Thursday, November 24, 2011

Sleep Makes a Long Journey Short

The Bitter Tea of General Yen (1933)
directed by Frank Capra
rating: 2 out of 5 cravats
on VHS from Carnegie Library

Hopefully this wraps up my inadvertent series on racial intolerance, since I don't think I have it in me to forgive another Swede. This time it's Nils Asther, technically a Dane, beneath the offensive makeup, but at least Barbara Stanwyck is beside him, just the way she was. Nevermind that this was considered an unusual (and poorly received) effort at exploring interracial relationships in a major Hollywood production. Mostly it's lines like this: "That's why China is 2,000 years behind the times!"

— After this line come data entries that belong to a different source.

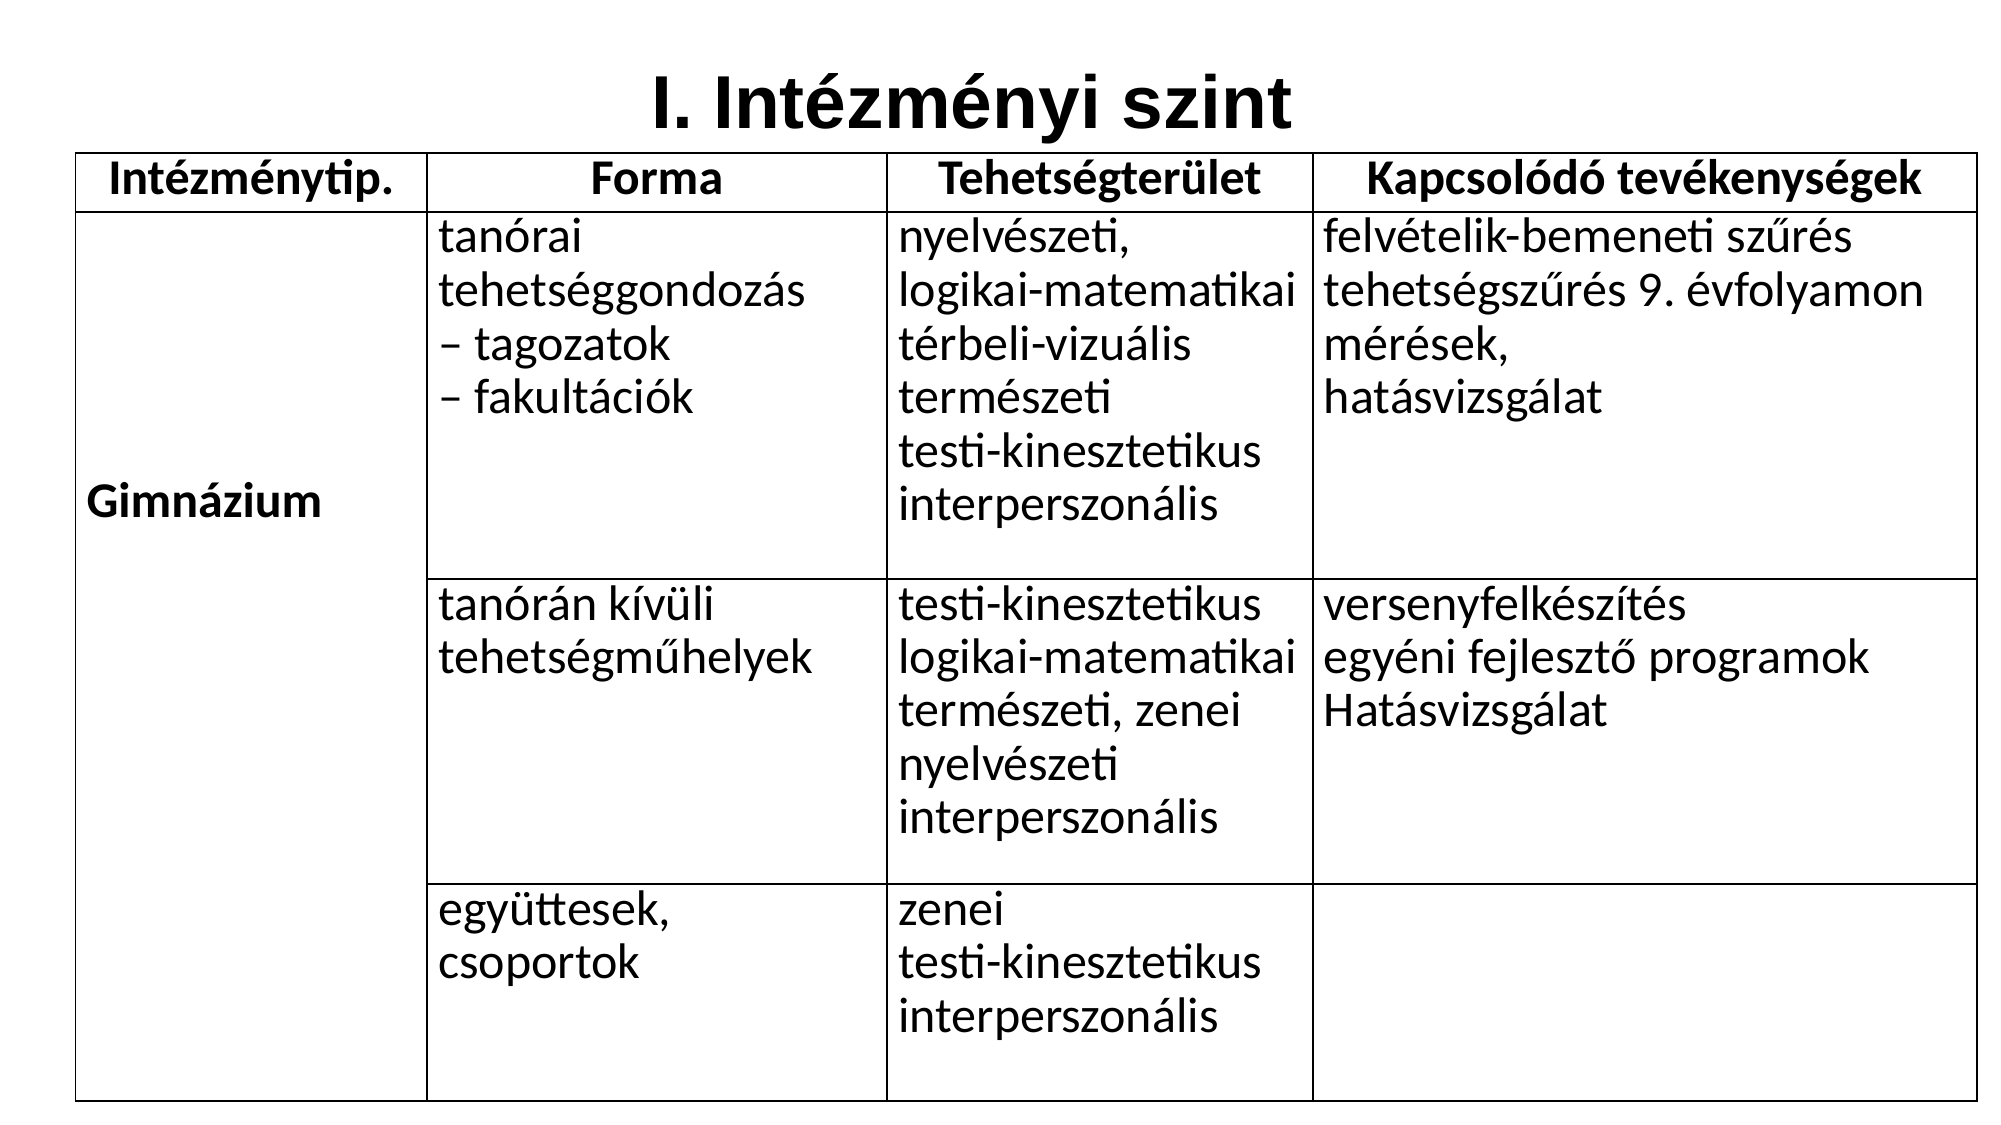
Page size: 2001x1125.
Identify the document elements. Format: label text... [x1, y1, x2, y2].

table_cell tanórán kívüli tehetségműhelyek [428, 580, 886, 883]
table_cell felvételik-bemeneti szűrés tehetségszűrés 9. évfolyamon mérések, hatásvizsgálat [1314, 213, 1976, 578]
table_cell zenei testi-kinesztetikus interperszonális [888, 885, 1312, 1100]
table_cell tanórai tehetséggondozás – tagozatok – fakultációk [428, 213, 886, 578]
title I. Intézményi szint [109, 0, 1835, 152]
table_header Tehetségterület [888, 154, 1312, 211]
table_cell testi-kinesztetikus logikai-matematikai természeti, zenei nyelvészeti interperszonális [888, 580, 1312, 883]
table_header Intézménytip. [76, 154, 426, 211]
table_cell Gimnázium [76, 213, 426, 1100]
table_header Forma [428, 154, 886, 211]
table_cell versenyfelkészítés egyéni fejlesztő programok Hatásvizsgálat [1314, 580, 1976, 883]
table_header Kapcsolódó tevékenységek [1314, 154, 1976, 211]
table_cell együttesek, csoportok [428, 885, 886, 1100]
table_cell [1314, 885, 1976, 1100]
table_cell nyelvészeti, logikai-matematikai térbeli-vizuális természeti testi-kinesztetikus interperszonális [888, 213, 1312, 578]
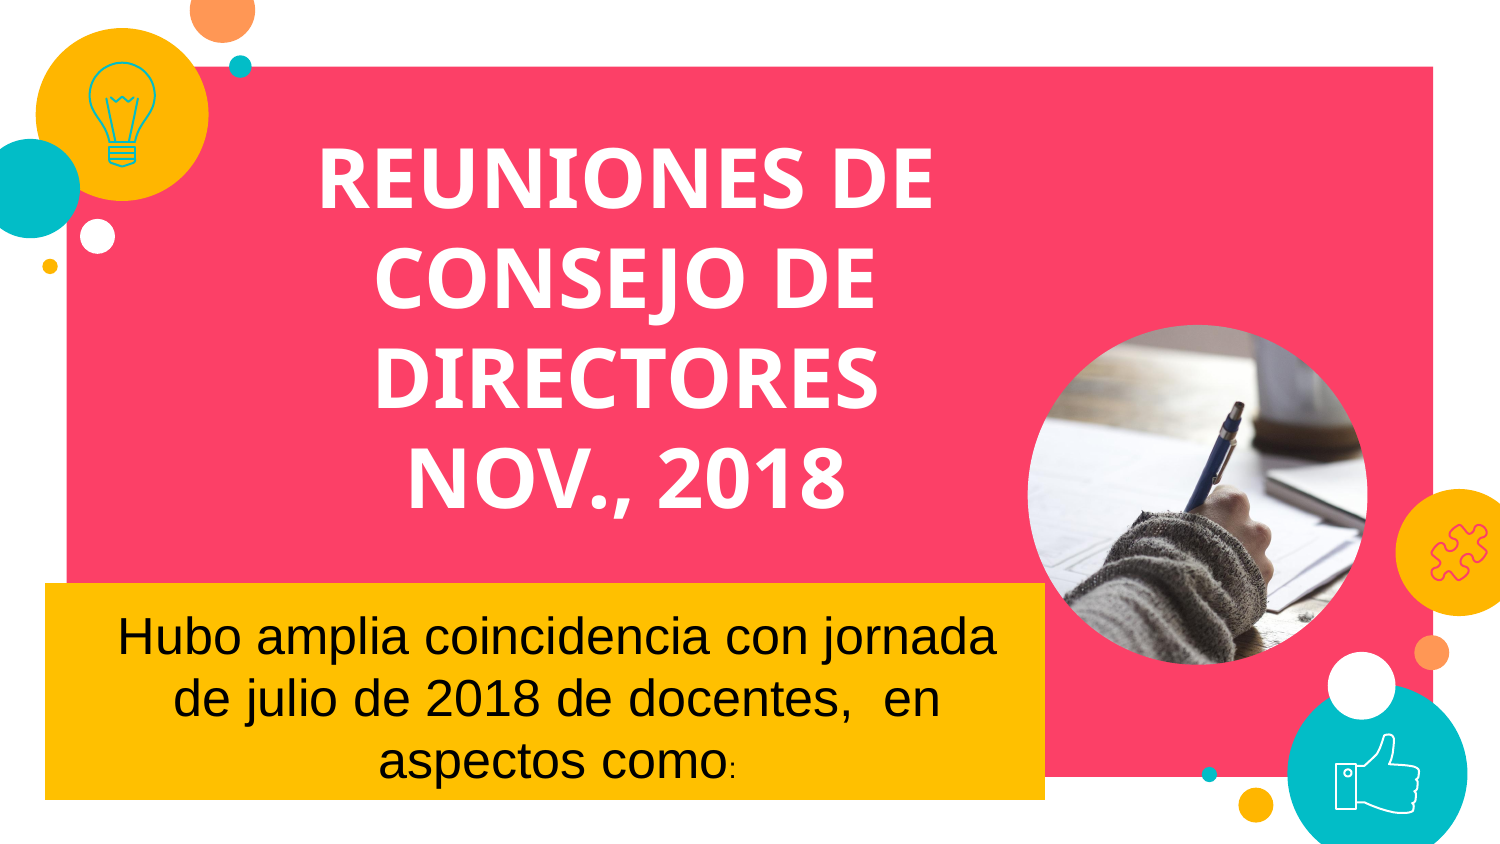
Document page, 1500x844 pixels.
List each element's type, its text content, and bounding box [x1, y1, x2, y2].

picture [1027, 324, 1368, 665]
text_box Hubo amplia coincidencia con jornada de julio de 2018 de docentes, en aspectos como: [70, 594, 1045, 797]
text_box [45, 583, 1045, 800]
title REUNIONES DE CONSEJO DE DIRECTORES NOV., 2018 [119, 65, 1133, 583]
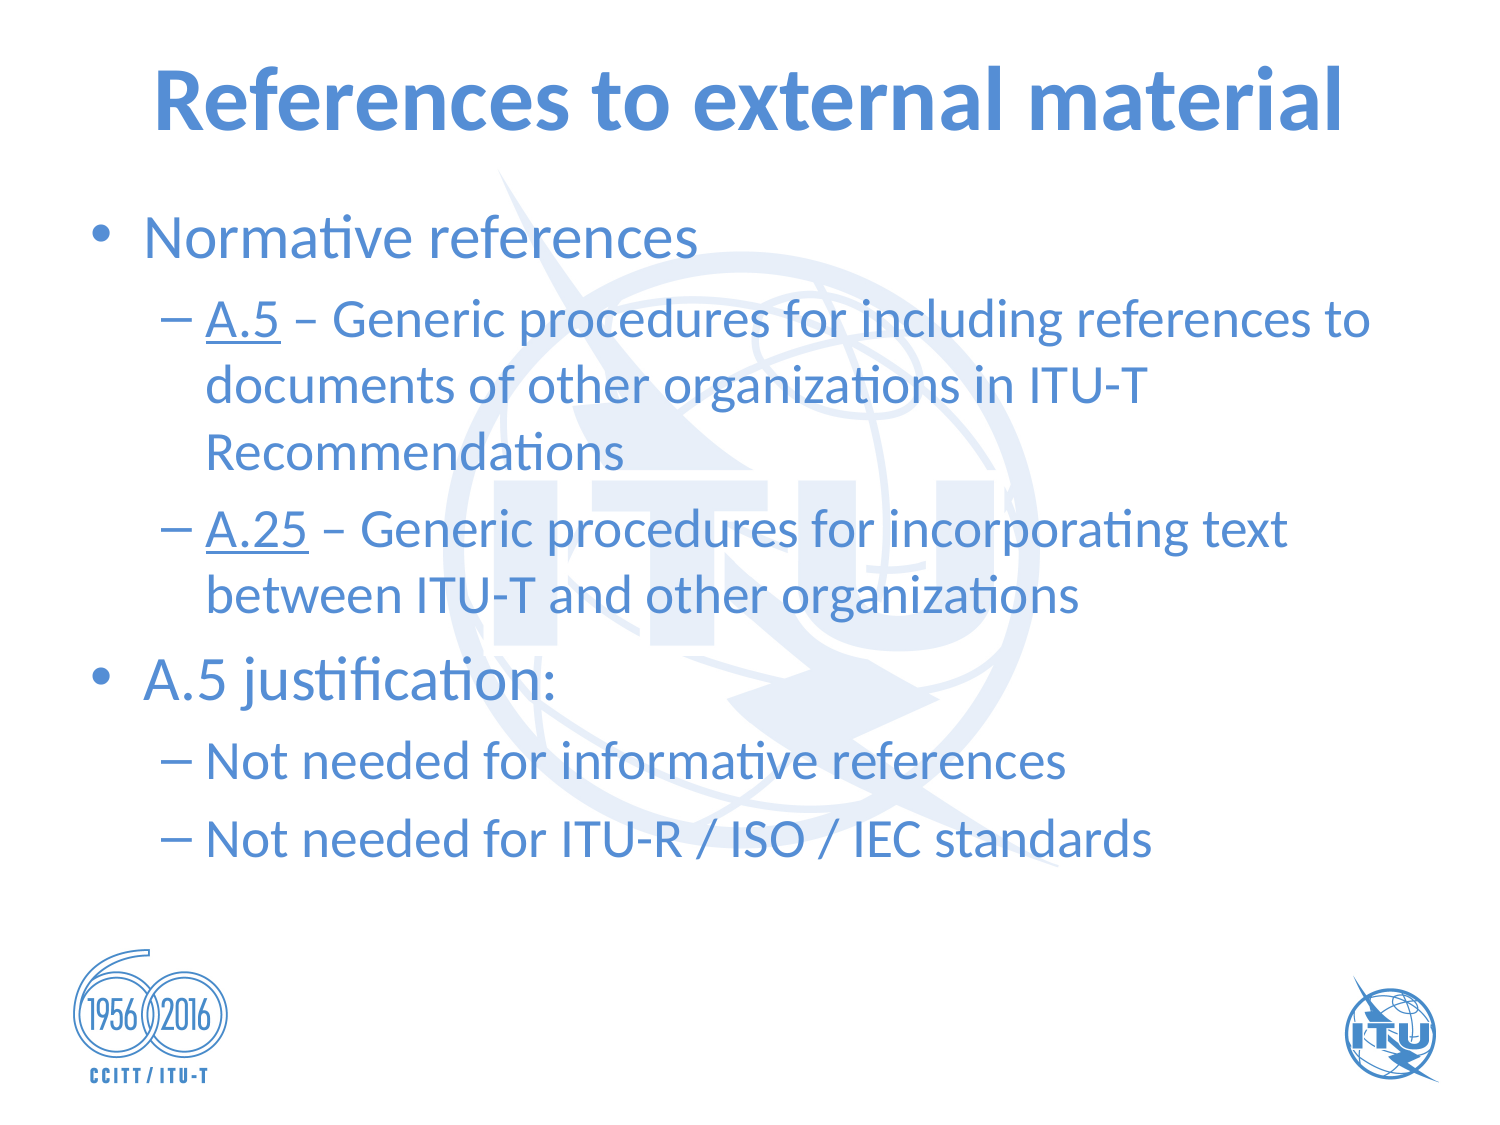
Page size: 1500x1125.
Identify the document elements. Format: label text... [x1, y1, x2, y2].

list Normative references A.5 – Generic procedures for including references to documents of other organizations in ITU-T Recommendations A.25 – Generic procedures for incorporating text between ITU-T and other organizations A.5 justification: Not needed for informative references Not needed for ITU-R / ISO / IEC standards [75, 187, 1425, 882]
title References to external material [0, 0, 1500, 188]
picture [0, 188, 1500, 1125]
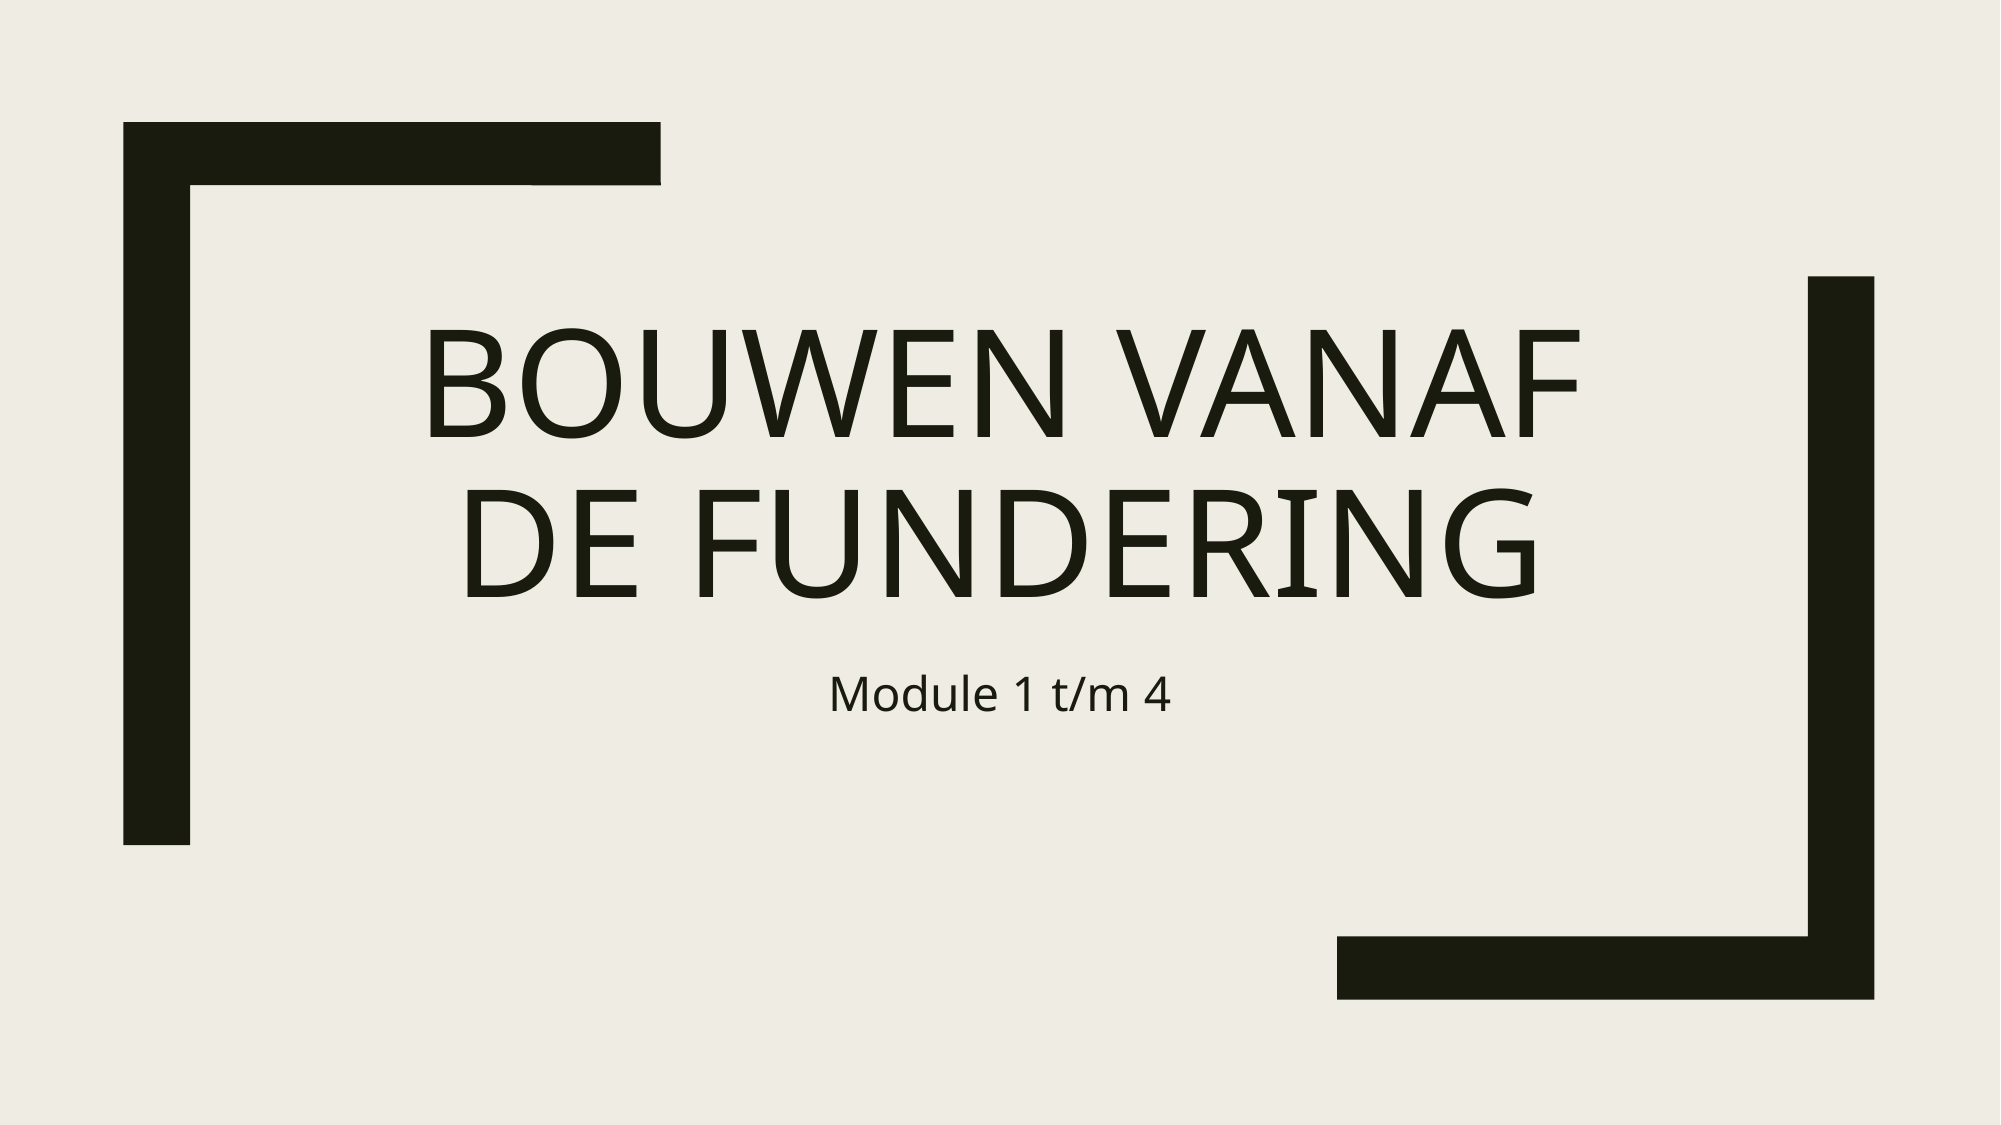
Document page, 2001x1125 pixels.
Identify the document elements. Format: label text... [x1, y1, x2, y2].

subtitle Module 1 t/m 4 [439, 649, 1561, 828]
title Bouwen vanaf de fundering [314, 293, 1686, 638]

The screenplay takes a few stabs at Christian hypocrisy, and Capra is quick to condemn the prevalent expatriate attitudes towards Asia. As fiancée to a missionary, Stanwyck's Megan Davis gets more than one opportunity to join in on the condescension, but opts for female solidarity with the general's mistress instead. It costs them both, and the general, too, but by then the remaining Americans are more or less out of the picture. Babs looks beautiful with her hair out of her face, smoking a cigarette in the humid night air.

You've already guessed that I liked it best for atmosphere, and a paper moon above a pagoda's silhouette. Megan's first dream as a captive is a feverish assault by an Asian Nosferatu that melts into Yen dressed as Green Hornet three years before that character's creation. Her fears mellow with time and exposure, and the last few minutes are touching because they embrace a ceremony that is executed wordlessly. With a breeze in the rigging and one more cigarette between her fingers, Stanwyck says nothing and sails away.